In the final section of this article, we saw how we can use HuggingFace Transformers - a library driving democratization of Transformers in NLP - to implement a Question Answering pipeline without a hassle. With just a few lines of code, we generated a pipeline that can successfully answer questions.

Ask a question

I hope that you have learned something from today's article, whether that's how Transformers work, how Question Answering pipelines are pretrained and fine-tuned, or how to use the HuggingFace Transformers library for actual implementations. If you did, please feel free to leave a comment in the comments section below. I'd love to hear from you! 💬 Please do the same if you have any questions, or click the Ask Questions button to the right.

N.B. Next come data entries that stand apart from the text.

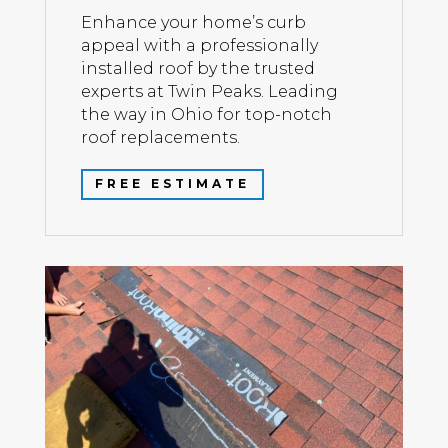
Enhance your home’s curb
appeal with a professionally
installed roof by the trusted
experts at Twin Peaks. Leading
the way in Ohio for top-notch
roof replacements.
FREE ESTIMATE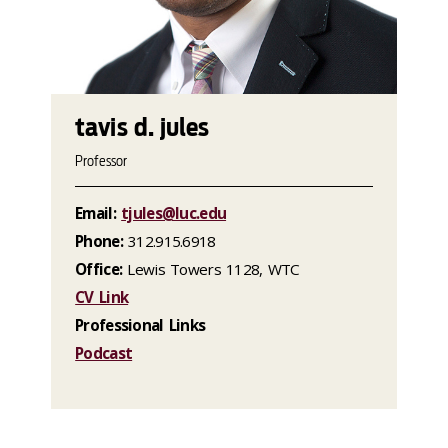
tavis d. jules
Professor
Email:
tjules@luc.edu
Phone:
312.915.6918
Office:
Lewis Towers 1128, WTC
CV Link
Professional Links
Podcast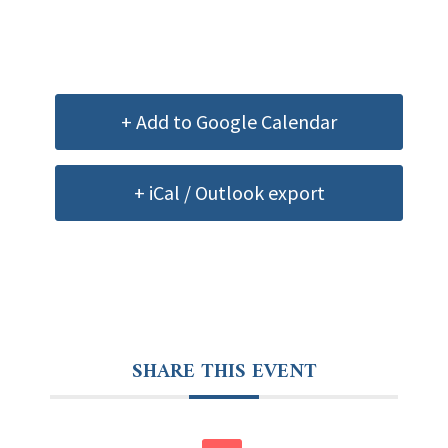
+ Add to Google Calendar
+ iCal / Outlook export
SHARE THIS EVENT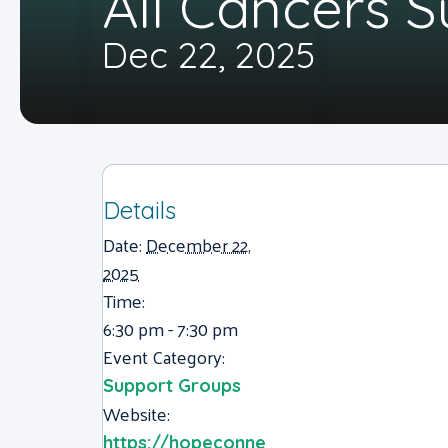
All Cancers 
Dec 22, 2025
Details
Date:
December 22,
2025
Time:
6:30 pm - 7:30 pm
Event Category:
Support Groups
Website:
https://hopeconne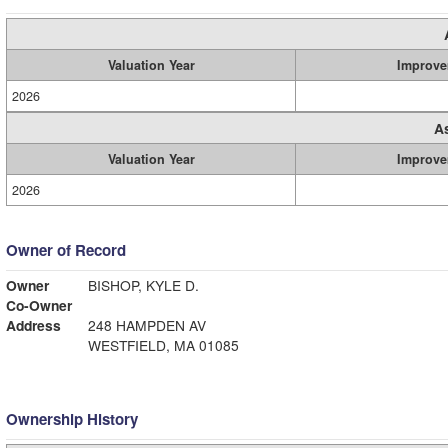
Valuation Year
Improve
2026
A
Valuation Year
Improve
2026
Owner of Record
Owner
BISHOP, KYLE D.
Co-Owner
Address
248 HAMPDEN AV
WESTFIELD, MA 01085
Ownership History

Thank you for reading MachineCurve today and happy engineering! 😎


References

Sanh, V., Debut, L., Chaumond, J., & Wolf, T. (2019). DistilBERT, a distilled version of BERT: smaller, faster, cheaper and lighter. arXiv preprint arXiv:1910.01108.

HuggingFace. (n.d.). Distilbert-base-cased · Hugging face. Hugging Face – On a mission to solve NLP, one commit at a time. https://huggingface.co/distilbert-base-cased

HuggingFace. (n.d.). Distilbert-base-cased-distilled-squad · Hugging face. Hugging Face – On a mission to solve NLP, one commit at a time. https://huggingface.co/distilbert-base-cased-distilled-squad

HuggingFace. (n.d.). Transformers.pipelines — transformers 4.1.1 documentation. Hugging Face – On a mission to solve NLP, one commit at a time. https://huggingface.co/transformers/_modules/transformers/pipelines.html

Vaswani, A., Shazeer, N., Parmar, N., Uszkoreit, J., Jones, L., Gomez, A. N., … & Polosukhin, I. (2017). Attention is all you needAdvances in neural information processing systems30, 5998-6008.

Devlin, J., Chang, M. W., Lee, K., & Toutanova, K. (2018). Bert: Pre-training of deep bidirectional transformers for language understandingarXiv preprint arXiv:1810.04805.